17. Tuttavia, come ho sottolineato nella mia recente lettera all’episcopato tedesco, secondo il ricordato decreto conciliare “Unitatis Redintegratio”, l’unione dei cristiani non può essere cercata in un “compromesso” tra le diverse posizioni teologiche, ma soltanto in un comune incontro nella più ampia e matura pienezza della verità cristiana. È desiderio nostro e loro. È un dovere di mutua lealtà. Il Concilio Vaticano II ha affermato: “Niente è più alieno dall’ecumenismo, quanto quel falso irenismo, dal quale viene a soffrire la purezza della dottrina cattolica e viene oscurato il suo senso genuino e preciso” (Ivi, 11).

L’autentico dialogo ecumenico esige perciò da parte dei teologi una particolare maturità e certezza nella verità professata dalla Chiesa, esige una loro particolare fedeltà all’insegnamento del magistero. Soltanto mediante un tale dialogo “d’ecumenismo, questa grande eredità del Concilio, può diventare una realtà sempre più matura, cioè soltanto sulla via di un grande impegno della Chiesa, ispirato dalla certezza della fede e da una fiducia nella forza di Cristo, nelle quali, fin dal principio, si sono distinti i pionieri di questa opera” (Giovanni Paolo II, Epistula reverendissimis Germaniae Occidentalis Episcopis, die 22 maii 1980: Insegnamenti di Giovanni Paolo II, III,1 [1980] 1436). In tale sforzo ci basiamo unicamente sulla dottrina del Concilio e vogliamo avverare le parole programmatiche del suo decreto sull’ecumenismo: “Unitatis Redintegratio”, il “ristabilimento dell’unità”.

__MATERIALE RACCOLTO__
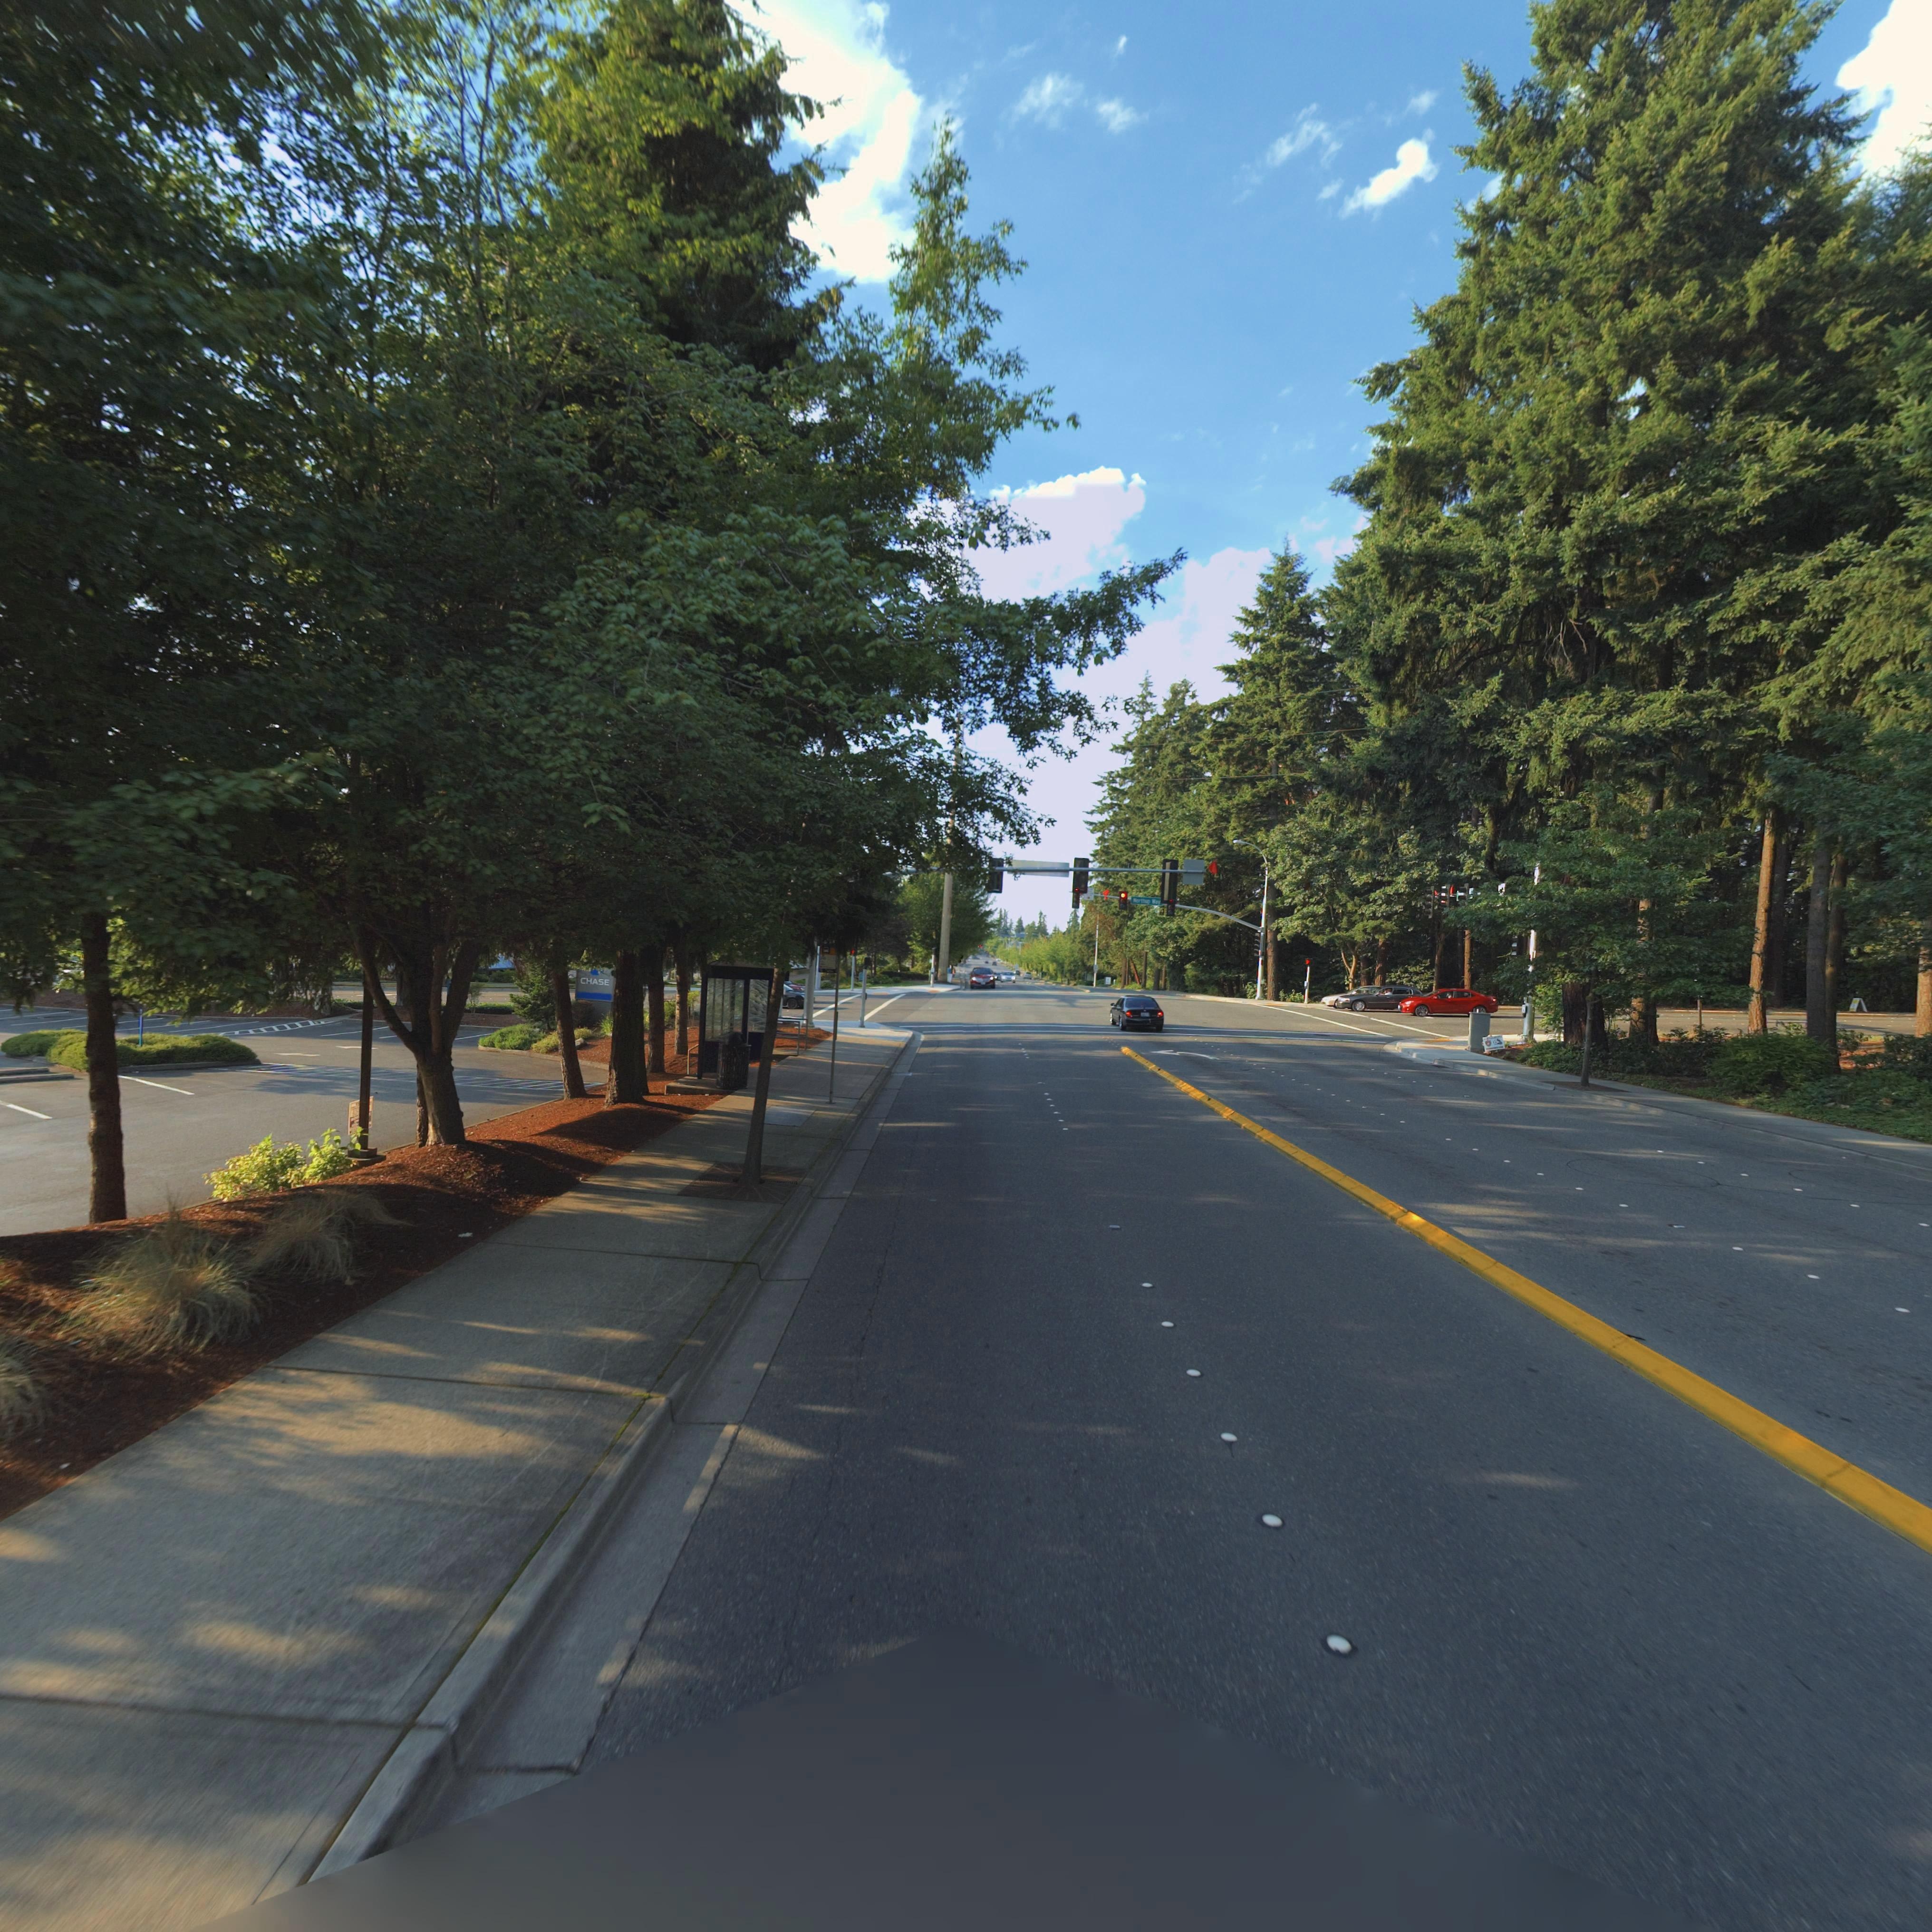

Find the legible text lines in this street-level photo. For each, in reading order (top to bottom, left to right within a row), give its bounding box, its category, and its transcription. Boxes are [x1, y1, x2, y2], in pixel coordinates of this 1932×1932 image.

[1132, 897, 1160, 906] StreetName: Northup W*y
[581, 978, 610, 986] BusinessName: CHASE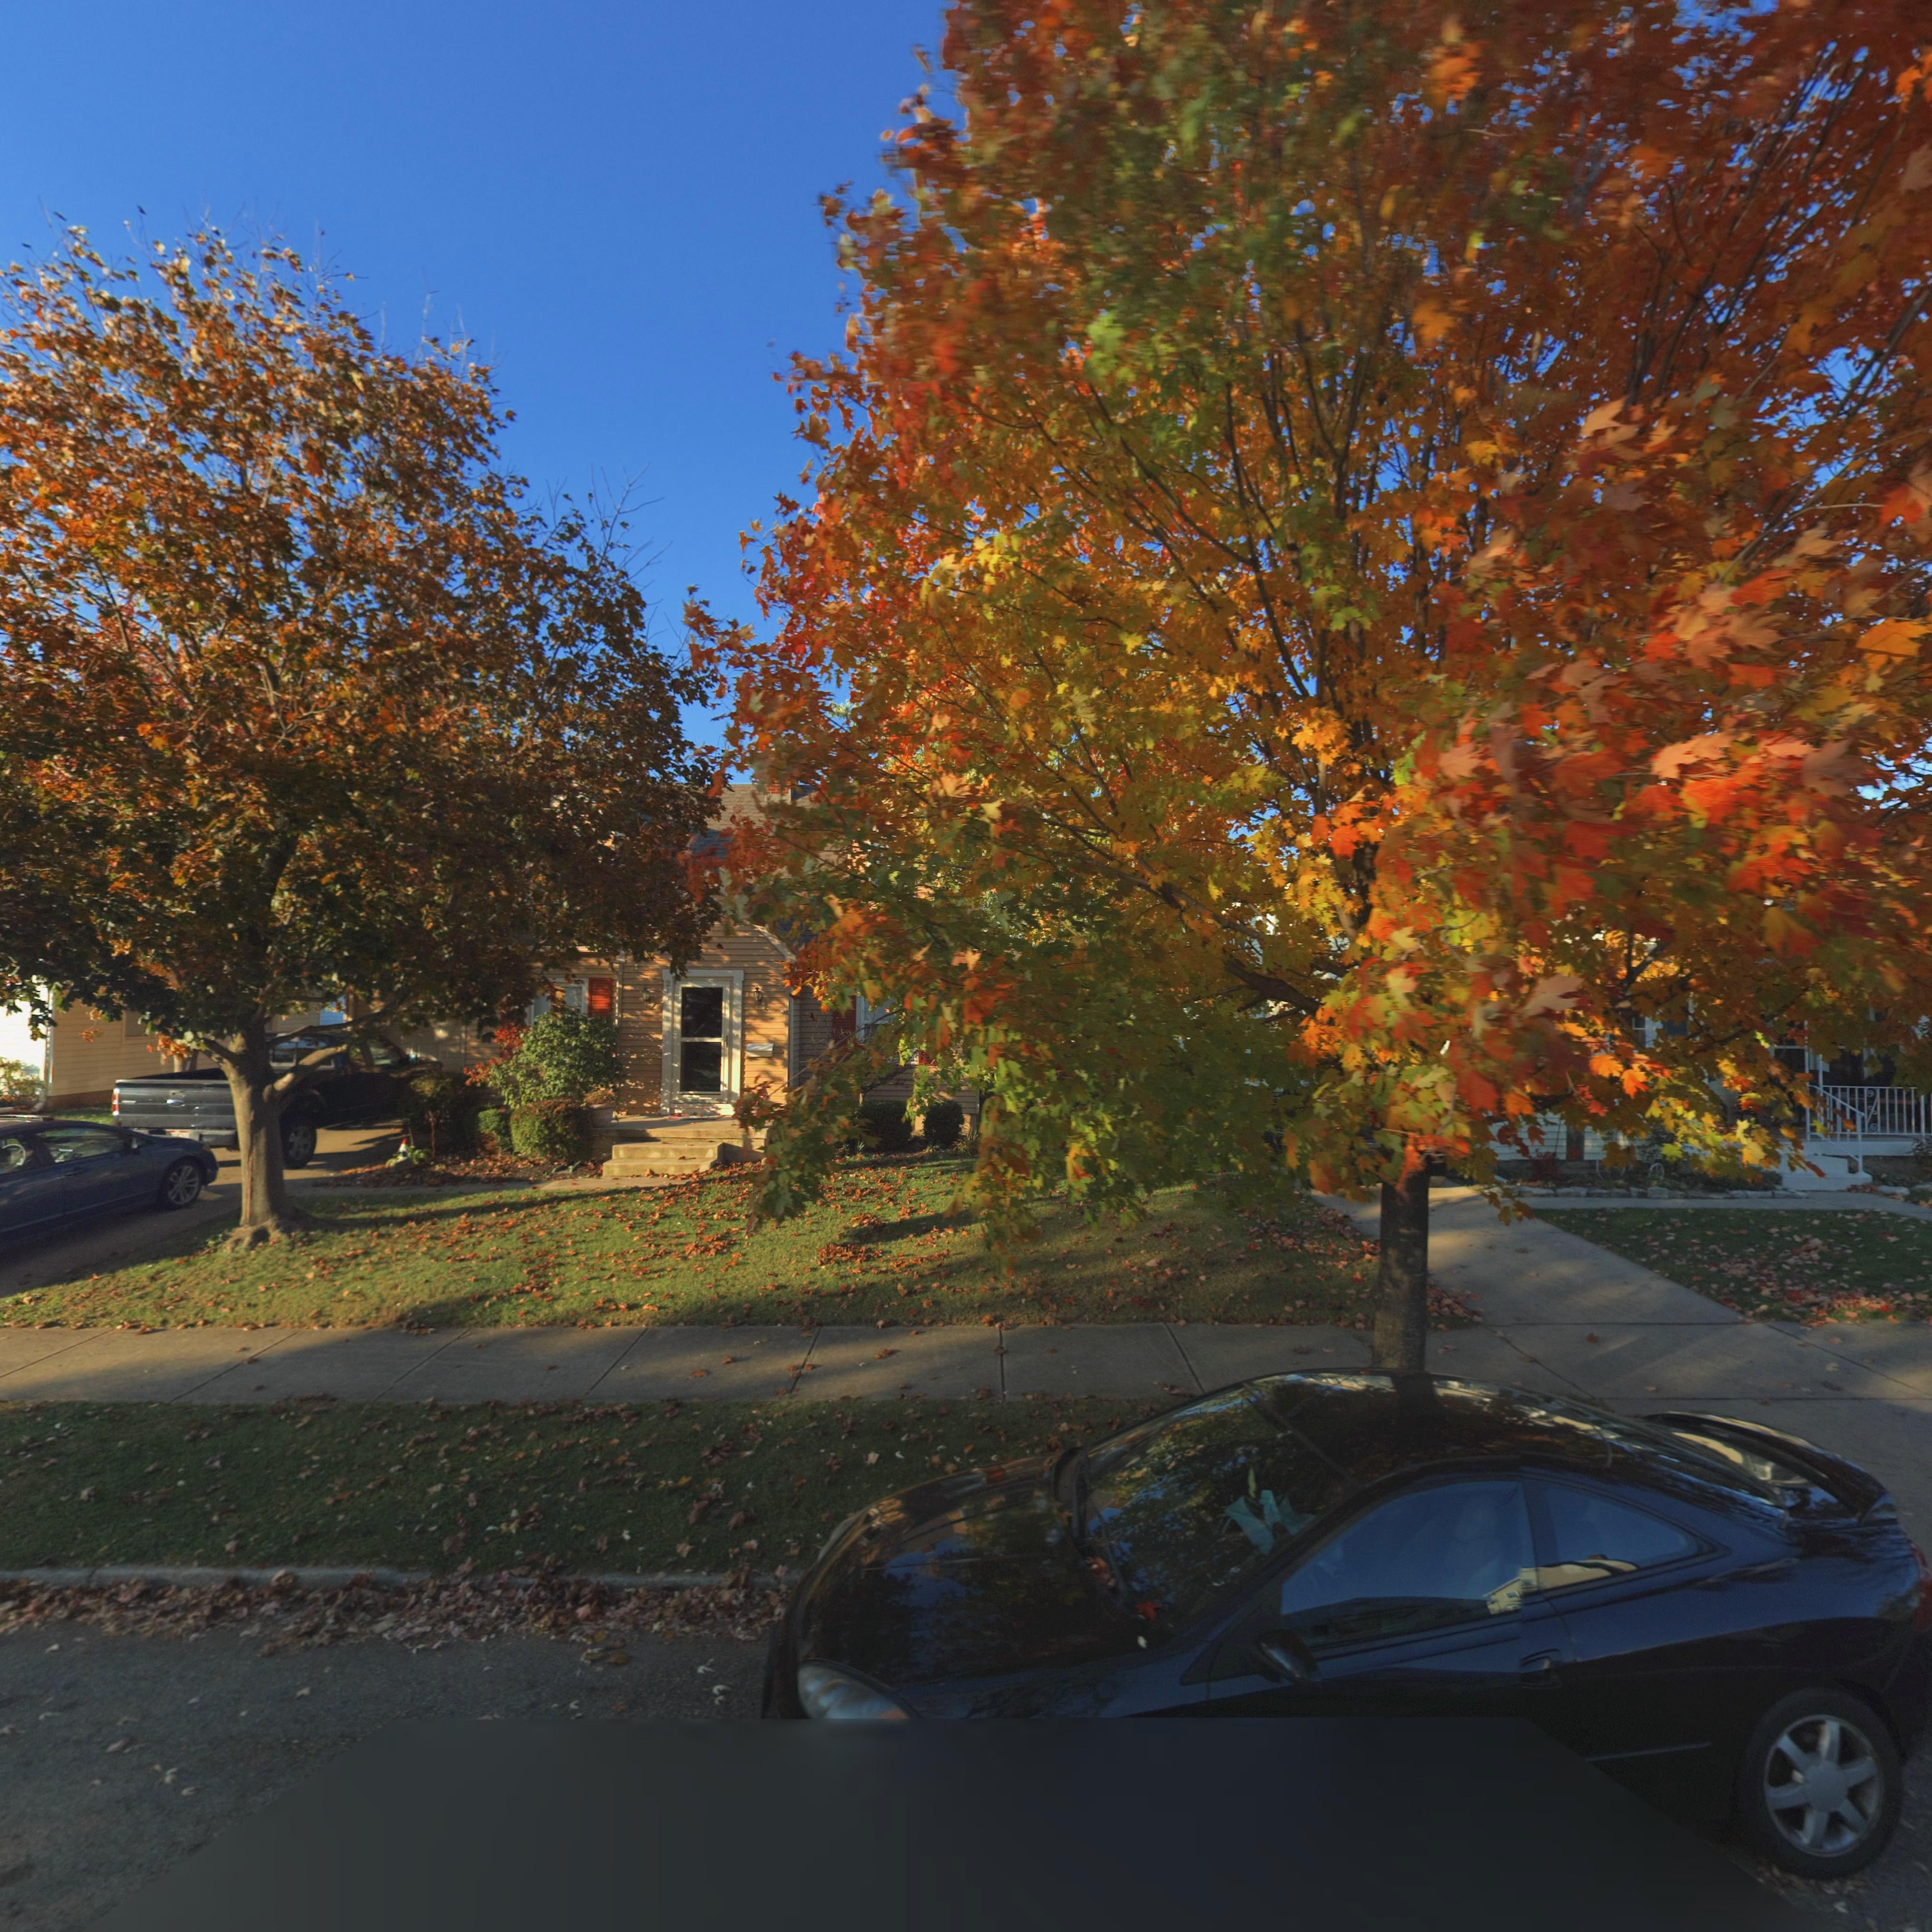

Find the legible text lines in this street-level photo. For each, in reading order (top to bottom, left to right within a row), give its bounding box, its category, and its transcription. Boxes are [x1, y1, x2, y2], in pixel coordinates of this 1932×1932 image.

__OBIETTIVO A__
Rispondi in breve a queste domande sul testo sull'ecumenismo:
(i) In che cosa non può essere cercata l'unione dei cristiani?
(ii) Che cosa esige l'autentico dialogo ecumenico da parte dei teologi?
(iii) Su che cosa ci si basa unicamente nello sforzo descritto alla fine?
__OBIETTIVO B__
Prosegui il testo sull'ecumenismo a partire dalla sua ultima frase.
I dati non hanno alcun legame con il testo sull'ecumenismo.

__RISPOSTA ATTESA A__
(i) In un "compromesso" tra le diverse posizioni teologiche.
(ii) Una particolare maturità e certezza nella verità professata dalla Chiesa e una particolare fedeltà all'insegnamento del magistero.
(iii) Sulla dottrina del Concilio.

__RISPOSTA ATTESA B__
 

Fedeltà allo Spirito Santo

18. In tutto il processo dell’“autorealizzazione” della Chiesa, secondo la visione che essa, benignamente assistita dallo Spirito Santo, ha tracciato a se stessa durante il Concilio, occorre mantenere pienamente la fedeltà allo Spirito Santo: il che vuol dire fedeltà della Chiesa anche a se stessa, alla propria identità.

Questa fedeltà è condizione e al tempo stesso verifica dell’affidamento a Cristo, della fiducia in Cristo, che ha promesso: “Io sono con voi” (Mt 28,20); e in questa fiducia è “innervata”, per così dire, la radice stessa della vita e dello sviluppo della Chiesa. Come ho detto nell’Angelus della prima domenica di quaresima, “la Chiesa, nella presente epoca, non ha nessun’altra necessità così grande, all’infuori di questa fede - inflessibile e intoccabile - nella potenza di Cristo, che desidera operare nei cuori umani come redentore e sposo della Chiesa e svela il mistero di quell’amore che è eterno e dura per i secoli”.

La vera strada della Chiesa è la fedeltà a Cristo. Perciò la Chiesa deve perdurare nella “sua verità” e custodirne il “deposito” nello spirito dell’amore e per l’amore in cui Dio si rivela più pienamente, perché “Dio è amore!”(1Gv 4,8). Non si può, onestamente, far coesistere questa fedeltà imboccando altre vie che si allontanano progressivamente da Cristo e dalla Chiesa, mettendo in discussione punti fissi della dottrina e della disciplina, che, come tali, sono stati affidati alla Chiesa e al suo mandato, nella garanzia di fedeltà assicurata dallo Spirito Santo. La fedeltà a Cristo è fedeltà alla guida indefettibile dello Spirito: “Ubi enim Ecclesia, ibi et Spiritus Dei, et ubi Spiritus Dei illic Ecclesia et omnis gratia: Spiritus autem veritas”: sono le celebri parole di sant’Ireneo (S. Ireneo, Adv. Her., II, 24, 1). E Cipriano: “Unus Deus est, et Christus unus, et una ecclesia eius, et fides una, et plebs una in solidam corporis unitatem concordiae glutino copulata: scindi unitas non potest” (S. Cipriano De Unitate Eccl., 23).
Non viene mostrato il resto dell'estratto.